The AP US History controversy

Being educated and going to college makes you 'elitist' in their minds

More and more studies, more and more evidence, show heavy correlations between the following:

  • Desire to learn more, curiosity about the world, curiosity about new things, is highly correlated with being a self-described "liberal";
  • Lack of desire to learn more, lack of curiosity about the world, reacting to new things with reluctance or even fear, is highly correlated with being a self-described "conservative".

University is1 all about having your existing perspectives challenged, and learning new things to broaden your horizons about the world. Self-described liberals have the personality type that likes that sort of thing. Self-described conservatives have the personality type that finds that threatening. And when the liberals graduate from college and try to act upon and share their broader knowledge and broader perspective, conservatives find that threatening. So they mock it.

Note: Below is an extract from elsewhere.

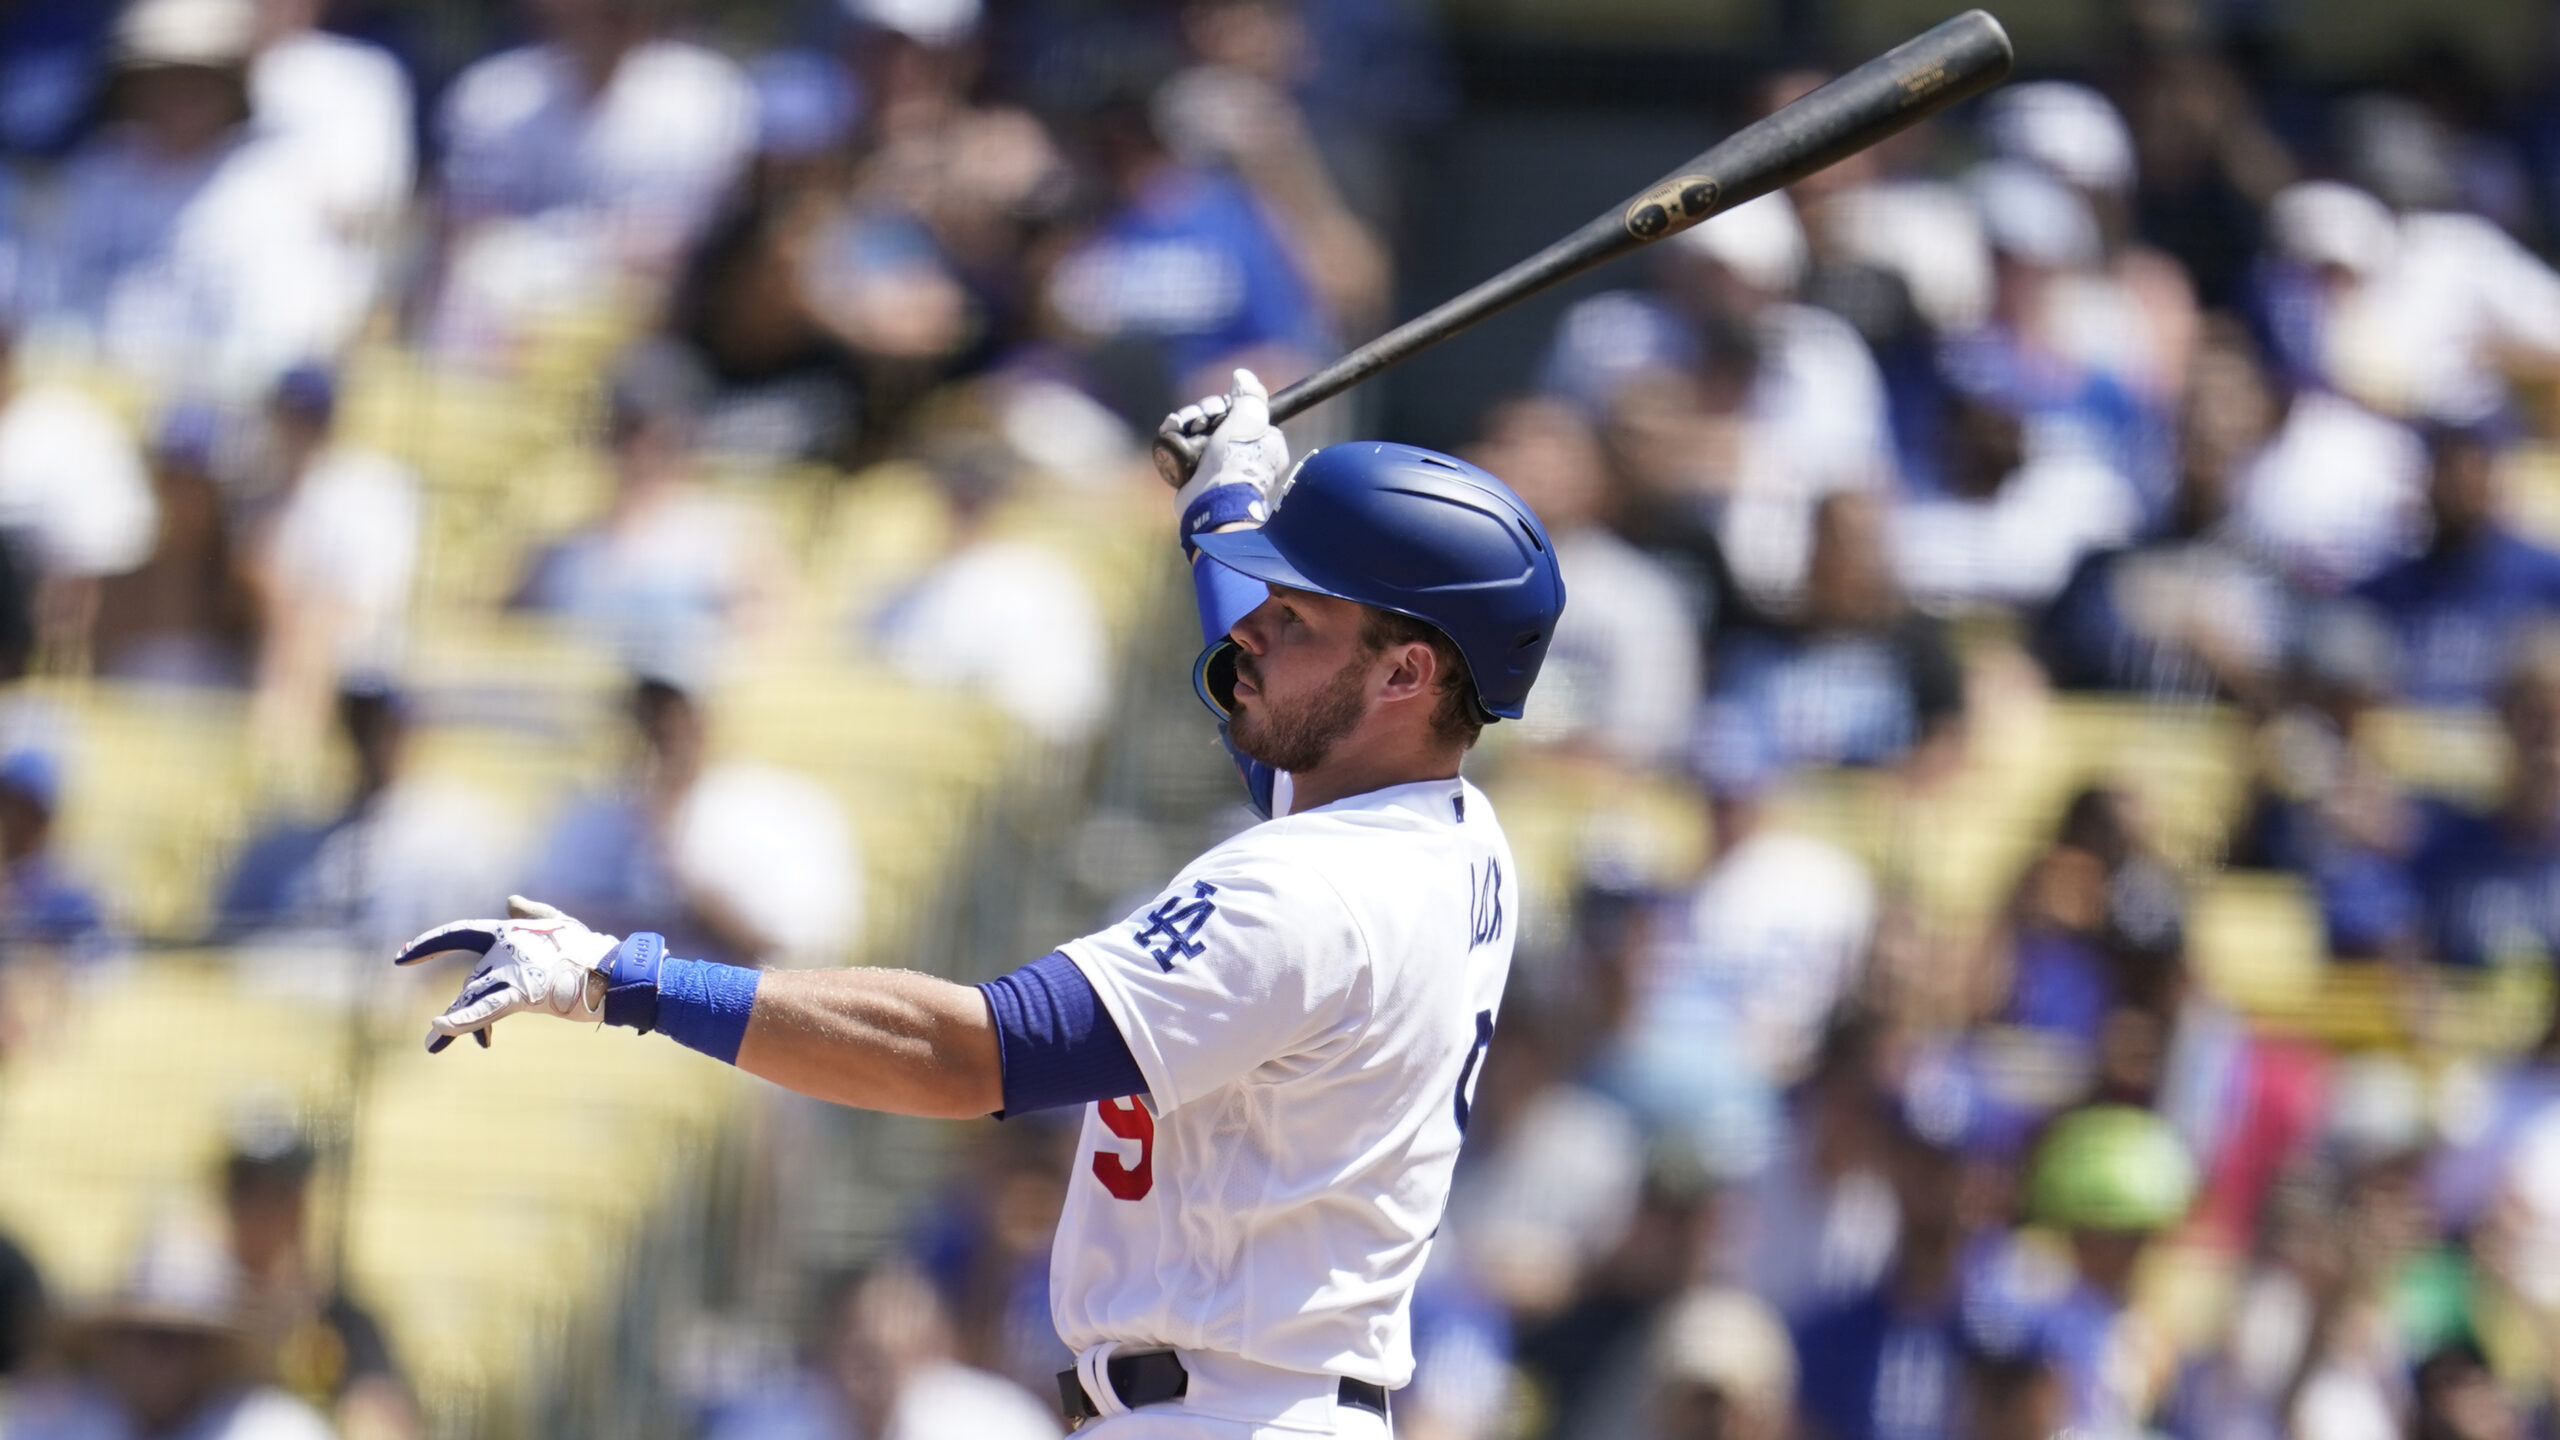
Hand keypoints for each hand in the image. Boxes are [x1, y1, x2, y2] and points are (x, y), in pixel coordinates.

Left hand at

This, of course, is A Bad Thing, because the result is that if real evidence and data and actual results from what's happening in the real world suggest that public policy or something else should change in order to be better/more effective/more efficient/cheaper/whatever, you end up with liberals saying "Let's make the change and make improvements and make things better!", and conservatives saying "I don't wanna change things, things are fine the way we are, stop rocking the boat," which makes them look like hypocrites when they whine about government waste and inefficiency at the same time that they whine about not wanting to make changes that would reduce waste and inefficiency.

Seriously, putting your fingers in your ears and shouting "La la la I can't HEAR you!" as a reaction to new knowledge, which has been a huge part of GOP SOP for the last few decades, is a piss-poor way to govern a nation or a state or a county. But that, in a grossly over-generalized way, is exactly what's been happening.

Al Gore was too much of an intellectual...Kerry was too international and too 'French'...Obama is an elitist with his fancy law degree and his position at Harvard...in a nutshell, they were 'too educated'.

Funny how Mitt Romney's graduating from Harvard's joint-MBA-JD program didn't seem to be a problem in 2012.

ObFootnote: 1 Of course, a lot of "conservatives" think universities should change to being places which would spit out, as George Carlin put it in his "American Dream" bit, "Obedient workers, people who are just smart enough to run the machines and do the paperwork. And just dumb enough to passively accept all these increasingly shitty jobs with the lower pay, the longer hours, the reduced benefits, the end of overtime and vanishing pension that disappears the minute you go to collect it...." For evidence, see what Scott Walker is trying to do to the University of Wisconsin system, such as removing that whole "search for truth" bit.